• Brief: Every entry must be repeated exactly in the answer.

• Given data:
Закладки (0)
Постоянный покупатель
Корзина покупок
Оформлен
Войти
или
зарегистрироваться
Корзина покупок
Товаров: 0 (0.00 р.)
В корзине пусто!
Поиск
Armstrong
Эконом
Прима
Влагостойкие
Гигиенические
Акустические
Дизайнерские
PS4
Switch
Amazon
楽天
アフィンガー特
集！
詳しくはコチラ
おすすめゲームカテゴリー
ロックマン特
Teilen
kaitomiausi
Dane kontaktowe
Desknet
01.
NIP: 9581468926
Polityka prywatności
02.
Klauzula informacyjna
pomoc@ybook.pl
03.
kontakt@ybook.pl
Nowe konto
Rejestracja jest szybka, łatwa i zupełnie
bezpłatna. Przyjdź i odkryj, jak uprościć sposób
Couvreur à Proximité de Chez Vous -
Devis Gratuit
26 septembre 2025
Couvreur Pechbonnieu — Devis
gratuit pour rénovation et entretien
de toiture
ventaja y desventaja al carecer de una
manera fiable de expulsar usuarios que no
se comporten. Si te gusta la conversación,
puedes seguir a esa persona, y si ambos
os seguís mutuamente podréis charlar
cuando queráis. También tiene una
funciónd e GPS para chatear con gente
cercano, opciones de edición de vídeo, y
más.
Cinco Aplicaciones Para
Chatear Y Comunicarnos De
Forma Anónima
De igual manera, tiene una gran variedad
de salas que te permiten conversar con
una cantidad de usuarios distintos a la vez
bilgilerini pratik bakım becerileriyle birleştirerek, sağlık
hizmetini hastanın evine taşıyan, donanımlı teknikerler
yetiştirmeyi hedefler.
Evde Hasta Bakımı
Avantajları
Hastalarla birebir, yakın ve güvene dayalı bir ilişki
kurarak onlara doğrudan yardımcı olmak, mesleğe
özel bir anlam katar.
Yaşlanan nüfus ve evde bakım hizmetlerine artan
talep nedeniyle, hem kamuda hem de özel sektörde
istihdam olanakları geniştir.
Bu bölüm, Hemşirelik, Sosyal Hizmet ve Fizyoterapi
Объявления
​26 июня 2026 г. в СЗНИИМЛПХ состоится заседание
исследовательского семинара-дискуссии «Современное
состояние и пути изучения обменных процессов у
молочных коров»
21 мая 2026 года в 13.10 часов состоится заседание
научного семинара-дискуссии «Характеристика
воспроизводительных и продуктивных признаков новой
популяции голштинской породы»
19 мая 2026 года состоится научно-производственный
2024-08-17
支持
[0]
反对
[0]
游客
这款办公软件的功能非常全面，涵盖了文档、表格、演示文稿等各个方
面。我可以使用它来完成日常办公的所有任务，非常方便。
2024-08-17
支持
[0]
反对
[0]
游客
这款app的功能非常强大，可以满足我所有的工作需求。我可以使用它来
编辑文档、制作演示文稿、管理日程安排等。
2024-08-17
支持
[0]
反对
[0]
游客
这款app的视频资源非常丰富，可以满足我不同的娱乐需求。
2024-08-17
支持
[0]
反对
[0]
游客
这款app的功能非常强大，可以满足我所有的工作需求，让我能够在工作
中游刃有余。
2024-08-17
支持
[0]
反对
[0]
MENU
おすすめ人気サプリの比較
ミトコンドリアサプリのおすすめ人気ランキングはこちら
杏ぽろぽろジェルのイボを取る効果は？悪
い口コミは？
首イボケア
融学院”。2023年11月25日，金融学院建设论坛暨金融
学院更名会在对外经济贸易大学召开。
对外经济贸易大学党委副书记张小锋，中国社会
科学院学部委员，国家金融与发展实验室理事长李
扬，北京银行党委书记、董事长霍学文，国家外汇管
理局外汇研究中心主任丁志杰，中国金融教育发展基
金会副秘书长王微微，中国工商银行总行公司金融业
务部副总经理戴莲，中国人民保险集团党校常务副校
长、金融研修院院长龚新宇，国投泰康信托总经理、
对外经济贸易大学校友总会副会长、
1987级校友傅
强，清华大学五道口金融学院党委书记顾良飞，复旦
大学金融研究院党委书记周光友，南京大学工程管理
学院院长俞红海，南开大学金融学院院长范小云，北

• Completed task:
Закладки (0)
Постоянный покупатель
Корзина покупок
Оформлен
Войти
или
зарегистрироваться
Корзина покупок
Товаров: 0 (0.00 р.)
В корзине пусто!
Поиск
Armstrong
Эконом
Прима
Влагостойкие
Гигиенические
Акустические
Дизайнерские
PS4
Switch
Amazon
楽天
アフィンガー特
集！
詳しくはコチラ
おすすめゲームカテゴリー
ロックマン特
Teilen
kaitomiausi
Dane kontaktowe
Desknet
01.
NIP: 9581468926
Polityka prywatności
02.
Klauzula informacyjna
pomoc@ybook.pl
03.
kontakt@ybook.pl
Nowe konto
Rejestracja jest szybka, łatwa i zupełnie
bezpłatna. Przyjdź i odkryj, jak uprościć sposób
Couvreur à Proximité de Chez Vous -
Devis Gratuit
26 septembre 2025
Couvreur Pechbonnieu — Devis
gratuit pour rénovation et entretien
de toiture
ventaja y desventaja al carecer de una
manera fiable de expulsar usuarios que no
se comporten. Si te gusta la conversación,
puedes seguir a esa persona, y si ambos
os seguís mutuamente podréis charlar
cuando queráis. También tiene una
funciónd e GPS para chatear con gente
cercano, opciones de edición de vídeo, y
más.
Cinco Aplicaciones Para
Chatear Y Comunicarnos De
Forma Anónima
De igual manera, tiene una gran variedad
de salas que te permiten conversar con
una cantidad de usuarios distintos a la vez
bilgilerini pratik bakım becerileriyle birleştirerek, sağlık
hizmetini hastanın evine taşıyan, donanımlı teknikerler
yetiştirmeyi hedefler.
Evde Hasta Bakımı
Avantajları
Hastalarla birebir, yakın ve güvene dayalı bir ilişki
kurarak onlara doğrudan yardımcı olmak, mesleğe
özel bir anlam katar.
Yaşlanan nüfus ve evde bakım hizmetlerine artan
talep nedeniyle, hem kamuda hem de özel sektörde
istihdam olanakları geniştir.
Bu bölüm, Hemşirelik, Sosyal Hizmet ve Fizyoterapi
Объявления
​26 июня 2026 г. в СЗНИИМЛПХ состоится заседание
исследовательского семинара-дискуссии «Современное
состояние и пути изучения обменных процессов у
молочных коров»
21 мая 2026 года в 13.10 часов состоится заседание
научного семинара-дискуссии «Характеристика
воспроизводительных и продуктивных признаков новой
популяции голштинской породы»
19 мая 2026 года состоится научно-производственный
2024-08-17
支持
[0]
反对
[0]
游客
这款办公软件的功能非常全面，涵盖了文档、表格、演示文稿等各个方
面。我可以使用它来完成日常办公的所有任务，非常方便。
2024-08-17
支持
[0]
反对
[0]
游客
这款app的功能非常强大，可以满足我所有的工作需求。我可以使用它来
编辑文档、制作演示文稿、管理日程安排等。
2024-08-17
支持
[0]
反对
[0]
游客
这款app的视频资源非常丰富，可以满足我不同的娱乐需求。
2024-08-17
支持
[0]
反对
[0]
游客
这款app的功能非常强大，可以满足我所有的工作需求，让我能够在工作
中游刃有余。
2024-08-17
支持
[0]
反对
[0]
MENU
おすすめ人気サプリの比較
ミトコンドリアサプリのおすすめ人気ランキングはこちら
杏ぽろぽろジェルのイボを取る効果は？悪
い口コミは？
首イボケア
融学院”。2023年11月25日，金融学院建设论坛暨金融
学院更名会在对外经济贸易大学召开。
对外经济贸易大学党委副书记张小锋，中国社会
科学院学部委员，国家金融与发展实验室理事长李
扬，北京银行党委书记、董事长霍学文，国家外汇管
理局外汇研究中心主任丁志杰，中国金融教育发展基
金会副秘书长王微微，中国工商银行总行公司金融业
务部副总经理戴莲，中国人民保险集团党校常务副校
长、金融研修院院长龚新宇，国投泰康信托总经理、
对外经济贸易大学校友总会副会长、
1987级校友傅
强，清华大学五道口金融学院党委书记顾良飞，复旦
大学金融研究院党委书记周光友，南京大学工程管理
学院院长俞红海，南开大学金融学院院长范小云，北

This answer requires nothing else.